Queer Southeast Asia: Recognition, Respect & Legitimacy

Over the past few decades, diverse new cultures and communities based on same-sex preference and transgender identity have become increasingly prominent in all the countries of Southeast Asia.

Across the cultural, ethnic, and religious diversity of region, and despite the distinctive colonial and semicolonial political histories of the modern states of Southeast Asia (see Jackson 2010), new lesbian, gay, bisexual and transgender (LGBT) identities have emerged in the context of dramatic transformations in gender and sexual cultures. In this issue of Kyoto Review, “queer” denotes sexual and gender practices, identities, cultures, and communities that challenge normative masculine and feminine gender roles and/or transgress the borders of heterosexuality. “Queer” here also labels a critical theoretical perspective that understands all genderings and sexualities as emerging from contingent historical and cultural conditions.

Drawing creatively on indigenous notions and adaptations of Western terminologies to form their own discourses of being and identity (see Blackwood 2011, Boellstorff 2005, Garcia 2009, Jackson 2000, 2011, Sinnott 2004, Yue & Zubillaga-Pow 2012), these new cultures nonetheless face obstacles and confront barriers to achieving cultural recognition, social respect, and even legal legitimacy. The five articles in this issue provide summaries of key issues for queer communities across mainland and island Southeast Asia.

Issue 18 of Kyoto Review of Southeast Asia

Several articles focus on the legal status of same-sex and transgender persons and their intimate relationships. Lynette Chua describes the paradox of the Singapore government’s preparedness to now recognise the contributions of gay men and lesbians to the country yet its intransigent refusal to abolish an anti-sodomy law inherited from the former colonial power of Great Britain, despite and in the face of a stridently anti-colonial nationalism in other dimensions of official discourse. Ferdiansyah Thajib traces the disturbing rise of anti-queer rhetoric among a range of orthodox Islamic figures and organisations in Indonesia, in part fuelled by a perception of queer rights as a marker of Western cultural influences. He details the ways these discourses are impacting detrimentally on the legal status, personal security and quality of life of queer men and women in the country. Douglas Sanders presents a contrasting picture of the emerging opportunities for legal recognition of same-sex relationships in Vietnam and Thailand. In both countries loose alliances of queer community organisations, representatives of ministries and state agencies, as well as elected politicians have worked to draft laws that propose legal recognition of same-sex relationships, whether in the form of civil partnership or full marriage. While these draft bills have yet to be enacted and face procedural and other obstacles as their supporters negotiate each country’s shifting political situations, Sanders is nonetheless optimistic about the likelihood of their successful passage in the not too distant future.

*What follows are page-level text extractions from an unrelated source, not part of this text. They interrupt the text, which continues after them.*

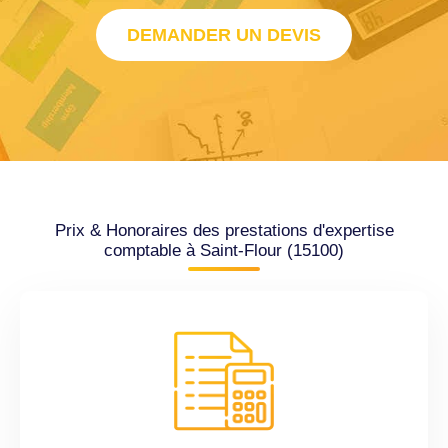
DEMANDER UN DEVIS
Prix & Honoraires des prestations d'expertise
comptable à Saint-Flour (15100)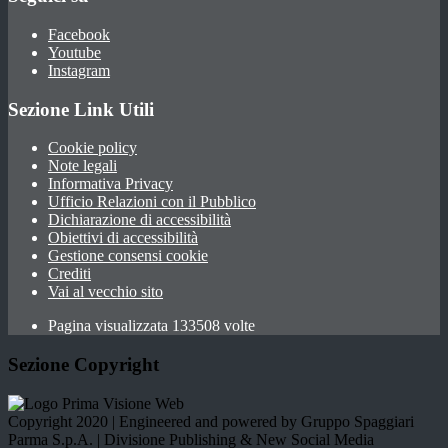
Facebook
Youtube
Instagram
Sezione Link Utili
Cookie policy
Note legali
Informativa Privacy
Ufficio Relazioni con il Pubblico
Dichiarazione di accessibilità
Obiettivi di accessibilità
Gestione consensi cookie
Crediti
Vai al vecchio sito
Pagina visualizzata 133508 volte
Sezione Copyright
Copyright 2020 | Engineered and powered by Gruppo Spaggiari
Parma S.p.A. | Divisione Publishing & New Social Media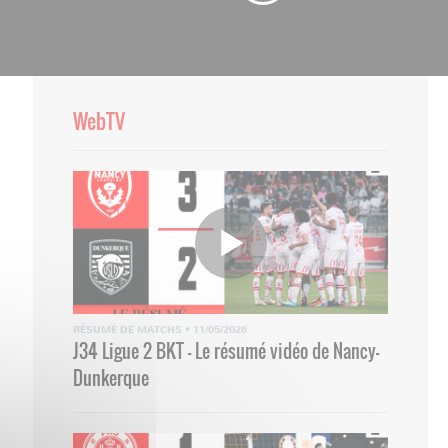
WebTV
RÉSUMÉ DE MATCHS
•
11/05/2026
J34 Ligue 2 BKT - Le résumé vidéo de Nancy-
Dunkerque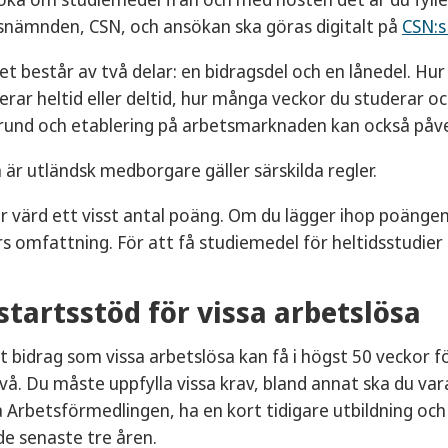
snämnden, CSN, och ansökan ska göras digitalt på
CSN:s
t består av två delar: en bidragsdel och en lånedel. Hu
rar heltid eller deltid, hur många veckor du studerar och
und och etablering på arbetsmarknaden kan också påver
 är utländsk medborgare gäller särskilda regler.
är värd ett visst antal poäng. Om du lägger ihop poängen
rs omfattning. För att få studiemedel för heltidsstudie
startsstöd för vissa arbetslösa
t bidrag som vissa arbetslösa kan få i högst 50 veckor fö
å. Du måste uppfylla vissa krav, bland annat ska du var
å Arbetsförmedlingen, ha en kort tidigare utbildning och
e senaste tre åren.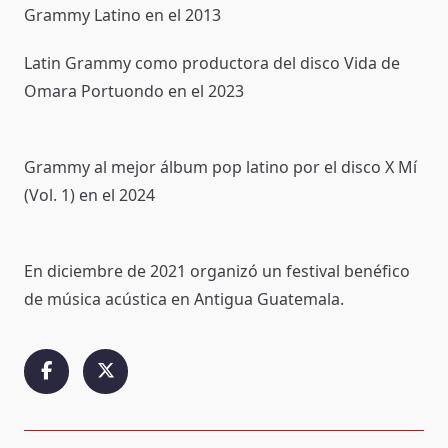
Grammy Latino en el 2013
Latin Grammy como productora del disco Vida de
Omara Portuondo en el 2023
Grammy al mejor álbum pop latino por el disco X Mí
(Vol. 1) en el 2024
En diciembre de 2021 organizó un festival benéfico
de música acústica en Antigua Guatemala.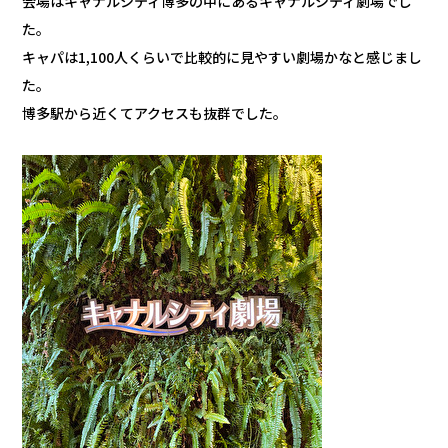
会場はキャナルシティ博多の中にあるキャナルシティ劇場でし
た。
キャパは1,100人くらいで比較的に見やすい劇場かなと感じまし
た。
博多駅から近くてアクセスも抜群でした。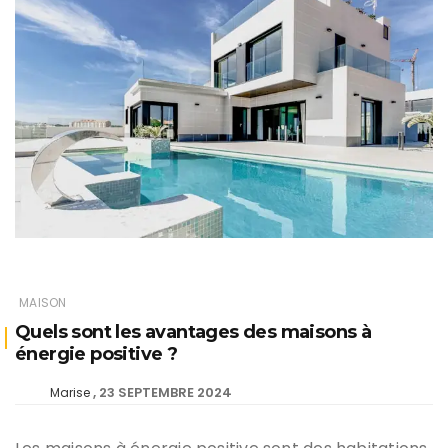
MAISON
Quels sont les avantages des maisons à
énergie positive ?
23 SEPTEMBRE 2024
Marise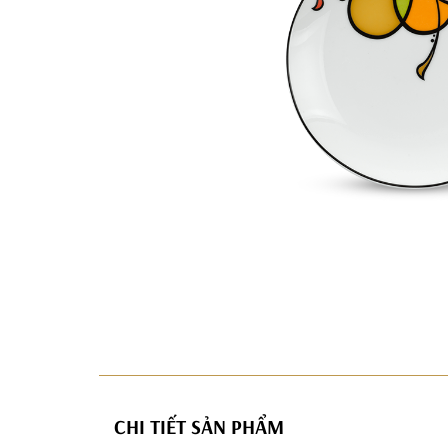
CHI TIẾT SẢN PHẨM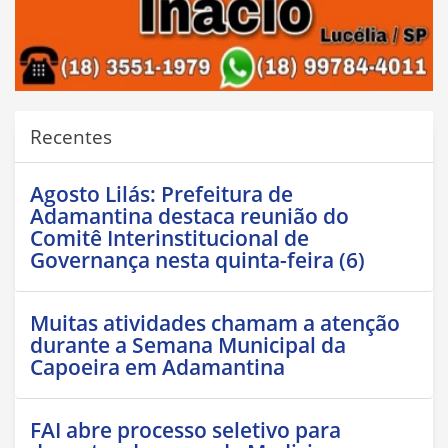
Recentes
Agosto Lilás: Prefeitura de
Adamantina destaca reunião do
Comitê Interinstitucional de
Governança nesta quinta-feira (6)
Muitas atividades chamam a atenção
durante a Semana Municipal da
Capoeira em Adamantina
FAI abre processo seletivo para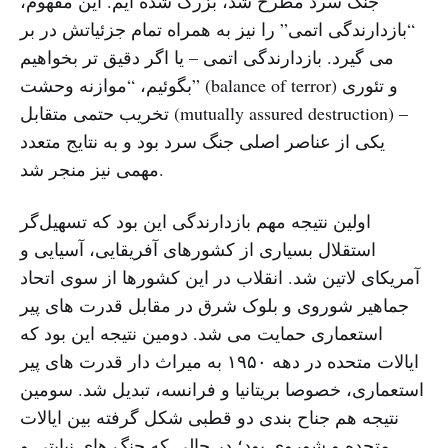
جنگ سرد مطرح شد، بزرگ شده ایم. این مفهوم،
“بازدارندگی اتمی” را نیز به همراه تمام جزئیاتش در بر
می گیرد. بازدارندگی اتمی – یا اگر دقیق تر بخواهیم
بگوئیم، “موازنه وحشت” (balance of terror) و تئوری
تخریب حتمی متقابل (mutually assured destruction) –
یکی از عناصر اصلی جنگ سرد بود و به نتایج متعدد
مهمی نیز منجر شد.
اولین نتیجه مهم بازدارندگی این بود که تسهیل‌گر
استقلال بسیاری از کشورهای آفریقایی، آسیایی و
آمریکای لاتین شد. انقلاب در این کشورها از سوی اتحاد
جماهیر شوروی و بلوک شرق در مقابل قدرت های پیر
استعماری حمایت می شد. دومین نتیجه این بود که
ایالات متحده در دهه ۱۹۵۰ به میراث دار قدرت های پیر
استعماری، خصوصا بریتانیا و فرانسه، تبدیل شد. سومین
نتیجه هم جناح بندی دو قطبی شکل گرفته بین ایالات
متحده و شوروی بود؛ در حالی که جنگ های نیابتی و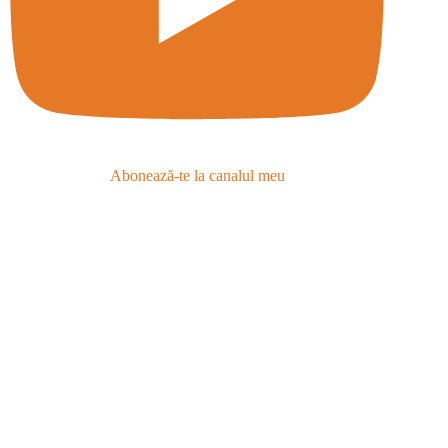
Abonează-te la canalul meu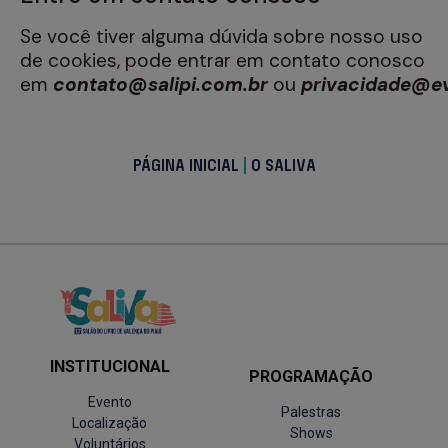
Se você tiver alguma dúvida sobre nosso uso
de cookies, pode entrar em contato conosco
em
contato@salipi.com.br
ou
privacidade@e
PÁGINA INICIAL
|
O SALIVA
INSTITUCIONAL
PROGRAMAÇÃO
Evento
Palestras
Localização
Shows
Voluntários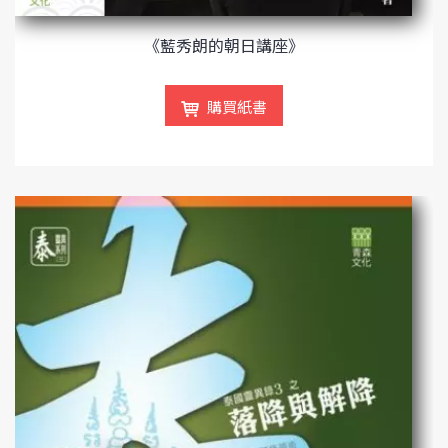
《藍秀朗的朝日講座》
購買紙書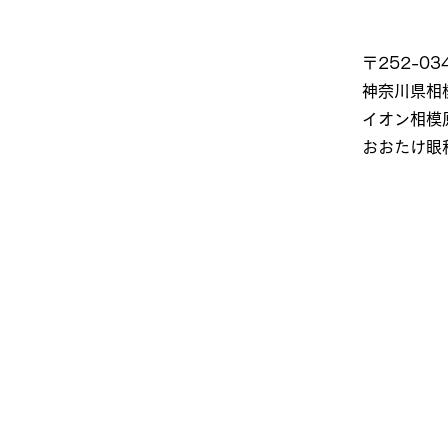
〒252-03
神奈川県相模
イオン相模
​おおたけ眼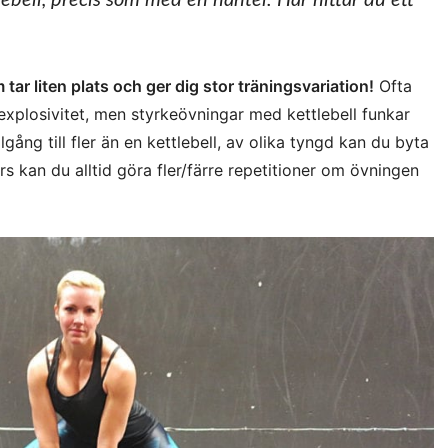
ebell, precis som med en hantel. Här hittar du ett
 tar liten plats och ger dig stor träningsvariation!
Ofta
explosivitet, men styrkeövningar med kettlebell funkar
gång till fler än en kettlebell, av olika tyngd kan du byta
 kan du alltid göra fler/färre repetitioner om övningen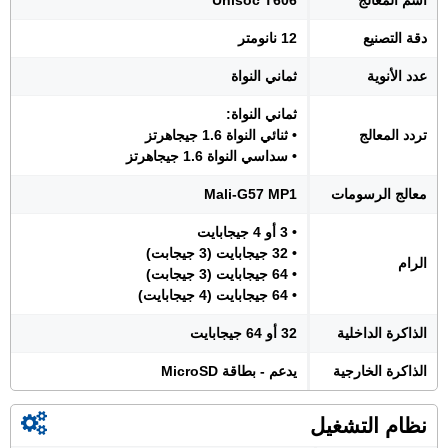
اسم المعالج
Unisoc T606
دقة التصنيع
12 نانومتر
عدد الأنوية
ثماني النواة
ثماني النواة:
تردد المعالج
• ثنائي النواة 1.6 جيجاهرتز
• سداسي النواة 1.6 جيجاهرتز
معالج الرسومات
Mali-G57 MP1
• 3 أو 4 جيجابايت
• 32 جيجابايت (3 جيجابت)
الرام
• 64 جيجابايت (3 جيجابت)
• 64 جيجابايت (4 جيجابايت)
الذاكرة الداخلية
32 أو 64 جيجابايت
الذاكرة الخارجية
يدعم - بطاقة MicroSD
نظام التشغيل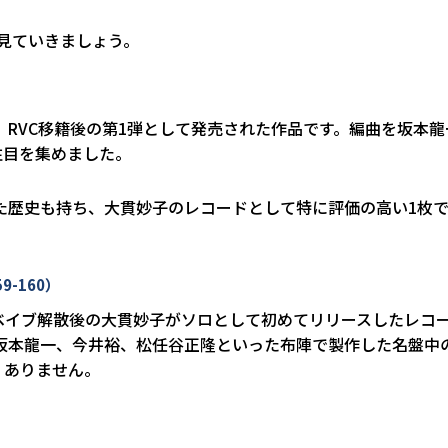
見ていきましょう。
で、RVC移籍後の第1弾として発売された作品です。編曲を坂本
注目を集めました。
した歴史も持ち、大貫妙子のレコードとして特に評価の高い1枚
59-160）
ガー・ベイブ解散後の大貫妙子がソロとして初めてリリースしたレコ
r」は坂本龍一、今井裕、松任谷正隆といった布陣で製作した名盤
くありません。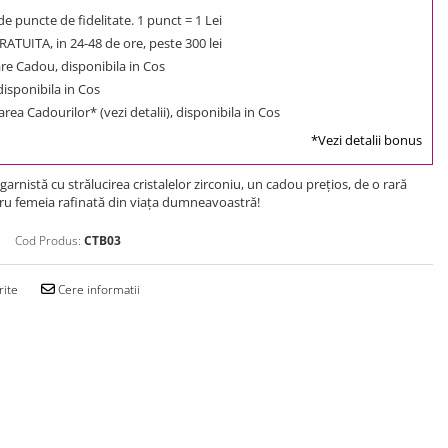
e puncte de fidelitate. 1 punct = 1 Lei
ATUITA, in 24-48 de ore, peste 300 lei
e Cadou, disponibila in Cos
 disponibila in Cos
rea Cadourilor* (vezi detalii), disponibila in Cos
*Vezi detalii bonus
garnistă cu strălucirea cristalelor zirconiu, un cadou preţios, de o rară
ru femeia rafinată din viaţa dumneavoastră!
Cod Produs:
CTB03
rite
Cere informatii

Legal issues are far from the only barriers that queer Southeast Asians face in achieving full equality. David Gilbert contends that for transgenders in Myanmar legal issues are of relatively minor concern compared to the intensity of opposition and social exclusion they face from their own families. Gilbert argues that many, perhaps the majority, of transgenders in Myanmar are only able to live openly by leaving their birth families and establishing alternative forms of kinship relations with other similarly excluded transgenders. Gilbert sees the opening of the Burmese economy as providing transgenders with opportunities to build independent careers, or lines of work, in the beauty industry and other fields such as spirit mediumship.

Indeed, across the region there is an intimate relationship between the possibilities of achieving financial independence that are offered by capitalism and the ability to establish forms of queer sexual and gender autonomy outside the family (see Jackson 2009). However, queer communities’ reliance on market processes to escape the moral strictures and heterosexual normativity of the family is a double-edged sword. Ronald Baytan argues that the death of the once-vibrant gay precinct of Malate in Manila is in large measure attributable to new communications technologies and the rapidly changing work conditions of the gay men who are the major clients of gay venues in the city. While the market may provide opportunities for queer Southeast Asians to escape homophobic forms of legal and cultural oppression, the processes of “creative destruction” at the core of the modern technologies of capitalism mean that queer cultures may also be undermined by the very forces that enabled them to emerge in the first place.

Behind the apparent multiplicity of identity labels and the diversity of legal, religious, political, cultural, technological, and economic processes studied in the papers collected here lies all Southeast queer people’s common experience of struggling to establish a legally secure and culturally honoured place in the societies of the region. Queer Southeast Asia may not be united by any common identity of gender or sexuality. However, it is united by similar experiences of exclusion, marginalisation and even criminalisation as well as by a joint aspiration to resist and confront the many forms of stigmatisation and discrimination imposed upon them by dominant moral cultures and legal regimes.